Leona dared not open her mouth. The smallest amount of oxygen would ignite the coals of rage and God alone knew where things would end. She just stood there shaking with gritted teeth while Ransom fled down the aisle.
Because of Ransom’s drunken melee, it was five minutes before seven o’clock when Leona walked out of
the sanctuary. She was exhausted. She took the route along the side of the church that was away from the parish house lawn. She was avoiding the first wave of wedding folks. She had called one of the Spakes for a ride home. The boy was waiting in his shabby pickup truck in the alley where she and Soames had unloaded the plants that morning. Across the alley were parking places behind the stores along the east end of the square. Most were abandoned at this hour on a Saturday. Just before they reached the street, she spotted Soames’s Lincoln in a narrow bay behind a shoe store. Soames had parked there to avoid the wedding traffic along the street.
It was eight-fifteen when Soames pulled into her driveway and got out of her car. She had just come from the church. She was shaking and crying. Rhea Anne had finished dressing for the ceremony upstairs in the church parlor. The church was packed to overflowing. A madrigal was playing. At seven twenty-five the wedding party lined up on the church steps. Ransom Brisbane stumbled upstairs to collect his daughter and lead her down the aisle. He found her asleep on the parlor sofa. He called to her, but she didn’t hear him.

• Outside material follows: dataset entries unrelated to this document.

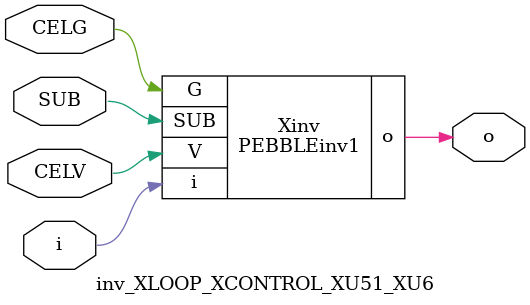
<source format=v>



module PEBBLEinv1 ( o, G, SUB, V, i );

  input V;
  input i;
  input G;
  output o;
  input SUB;
endmodule

//Celera Confidential Do Not Copy inv_XLOOP_XCONTROL_XU51_XU6
//Celera Confidential Symbol Generator
//5V Inverter
module inv_XLOOP_XCONTROL_XU51_XU6 (CELV,CELG,i,o,SUB);
input CELV;
input CELG;
input i;
input SUB;
output o;

//Celera Confidential Do Not Copy inv
PEBBLEinv1 Xinv(
.V (CELV),
.i (i),
.o (o),
.SUB (SUB),
.G (CELG)
);
//,diesize,PEBBLEinv1

//Celera Confidential Do Not Copy Module End
//Celera Schematic Generator
endmodule

</source>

Moving closer, he saw the pistol on the floor and the tiny trickle of blood from the hole at the middle of her forehead.
26
MONDAY, APRIL 24, 2000
10:45 P.M.
Leona had been so deep into her account that it took her a minute to reacclimate to her surroundings. She had been a long way off. Now Blue looked over his desk at Leona as if he had just seen the Rapture. Then he opened his desk drawer and took out a small ivory pistol. It was identical to the one Leona had seen in Soames’s purse yesterday afternoon.
“Where did that come from?”
“It’s Rhea Anne Brisbane’s suicide weapon.”
It was a pair of antique dueling pistols. Soames had tried to give her one of them at least a dozen times—for self-protection! She had even put it in Leona’s purse. Did Leona remember the last time? Now she did. It was on the afternoon before that doomed wedding. She had gone into her bag for her scissors and there it sat. She
hadn’t even bothered to protest. Instead she had just slipped it quietly back into Soames’s purse.